▶
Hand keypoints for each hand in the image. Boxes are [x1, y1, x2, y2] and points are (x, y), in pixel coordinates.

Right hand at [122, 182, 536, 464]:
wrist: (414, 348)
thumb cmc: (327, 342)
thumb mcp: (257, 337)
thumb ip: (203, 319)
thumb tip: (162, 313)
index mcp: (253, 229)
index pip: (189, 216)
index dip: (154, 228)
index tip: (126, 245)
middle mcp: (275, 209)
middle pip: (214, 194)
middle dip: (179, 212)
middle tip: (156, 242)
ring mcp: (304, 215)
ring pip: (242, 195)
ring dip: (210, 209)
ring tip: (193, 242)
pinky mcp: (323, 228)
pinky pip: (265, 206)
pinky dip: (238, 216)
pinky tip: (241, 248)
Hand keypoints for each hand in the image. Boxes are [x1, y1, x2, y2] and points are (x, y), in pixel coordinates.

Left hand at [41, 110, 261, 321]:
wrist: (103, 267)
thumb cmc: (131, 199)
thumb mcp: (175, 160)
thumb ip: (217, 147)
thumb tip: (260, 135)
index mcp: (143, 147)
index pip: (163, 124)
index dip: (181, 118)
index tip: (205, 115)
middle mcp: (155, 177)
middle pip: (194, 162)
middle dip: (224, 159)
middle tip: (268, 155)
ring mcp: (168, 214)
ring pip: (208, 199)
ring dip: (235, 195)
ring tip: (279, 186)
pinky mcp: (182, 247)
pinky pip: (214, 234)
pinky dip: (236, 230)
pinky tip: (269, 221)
◀
▶
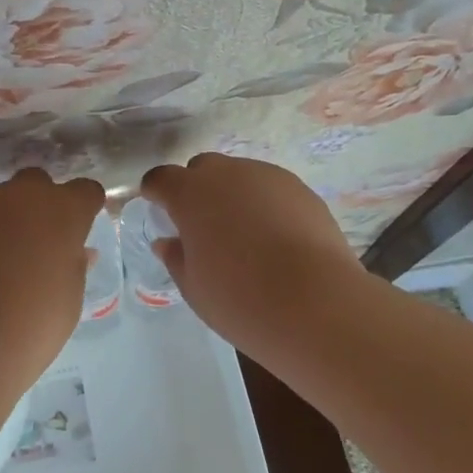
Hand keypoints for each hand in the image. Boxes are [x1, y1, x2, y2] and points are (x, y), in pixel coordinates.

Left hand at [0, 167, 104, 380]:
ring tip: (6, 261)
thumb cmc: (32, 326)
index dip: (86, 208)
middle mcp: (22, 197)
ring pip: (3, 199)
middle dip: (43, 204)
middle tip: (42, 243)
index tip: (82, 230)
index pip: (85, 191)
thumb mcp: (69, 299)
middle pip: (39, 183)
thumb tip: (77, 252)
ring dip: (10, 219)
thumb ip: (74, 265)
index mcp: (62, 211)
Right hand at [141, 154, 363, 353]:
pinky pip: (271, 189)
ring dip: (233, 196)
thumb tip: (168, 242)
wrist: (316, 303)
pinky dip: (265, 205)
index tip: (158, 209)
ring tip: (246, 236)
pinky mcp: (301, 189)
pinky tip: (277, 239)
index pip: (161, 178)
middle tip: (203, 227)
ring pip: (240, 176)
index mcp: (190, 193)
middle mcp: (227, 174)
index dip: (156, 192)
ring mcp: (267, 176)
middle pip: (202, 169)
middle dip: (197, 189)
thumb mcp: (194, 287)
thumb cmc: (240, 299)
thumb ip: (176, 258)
◀
▶
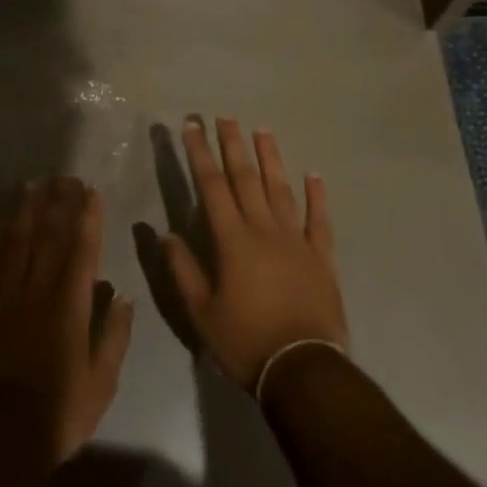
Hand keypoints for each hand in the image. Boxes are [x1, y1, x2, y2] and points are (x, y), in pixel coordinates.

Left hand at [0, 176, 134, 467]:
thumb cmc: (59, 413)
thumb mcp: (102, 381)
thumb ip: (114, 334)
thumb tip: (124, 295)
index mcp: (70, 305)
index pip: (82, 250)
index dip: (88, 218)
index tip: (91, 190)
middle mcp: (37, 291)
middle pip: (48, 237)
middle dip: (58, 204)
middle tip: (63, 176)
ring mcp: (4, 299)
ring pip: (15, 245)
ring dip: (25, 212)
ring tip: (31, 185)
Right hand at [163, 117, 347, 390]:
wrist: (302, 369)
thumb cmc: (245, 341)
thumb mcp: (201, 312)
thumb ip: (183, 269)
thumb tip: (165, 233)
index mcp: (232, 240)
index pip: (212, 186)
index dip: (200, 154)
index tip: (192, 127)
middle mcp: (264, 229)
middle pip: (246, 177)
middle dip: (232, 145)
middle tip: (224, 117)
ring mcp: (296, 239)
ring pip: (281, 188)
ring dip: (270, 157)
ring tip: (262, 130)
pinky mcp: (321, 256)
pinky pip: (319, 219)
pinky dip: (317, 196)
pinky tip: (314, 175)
◀
● What needs to be done: Set down, exactly as they stand above, the lines starting with the line with "index tip: (126, 245)" and going on through the line with "pinky tip: (269, 221)", and no others.

● Result:
index tip: (126, 245)
middle mcp: (275, 209)
middle pip: (214, 194)
middle dip: (179, 212)
middle tip: (156, 242)
ring mcp: (304, 215)
ring pip: (242, 195)
ring dip: (210, 209)
ring tip: (193, 242)
pinky mcp: (323, 228)
pinky pip: (265, 206)
pinky dip: (238, 216)
pinky tip: (241, 248)
Hand keypoints for each hand in the image. Boxes are [x1, y1, x2, y2] and points are (x, y), in pixel coordinates.

Left hand at [41, 110, 261, 321]:
wrist: (103, 267)
thumb cmc: (131, 199)
thumb mcp: (175, 160)
thumb ip: (217, 147)
thumb tip: (260, 135)
index mcp: (143, 147)
index pip: (163, 124)
index dip: (181, 118)
index tip: (205, 115)
middle mcp: (155, 177)
middle pip: (194, 162)
middle dip: (224, 159)
middle tip: (268, 155)
ring mcp: (168, 214)
ring pip: (208, 199)
ring dip: (235, 195)
ring tip: (279, 186)
pinky mcp: (182, 247)
pinky pip: (214, 234)
pinky dip: (236, 230)
pinky tip: (269, 221)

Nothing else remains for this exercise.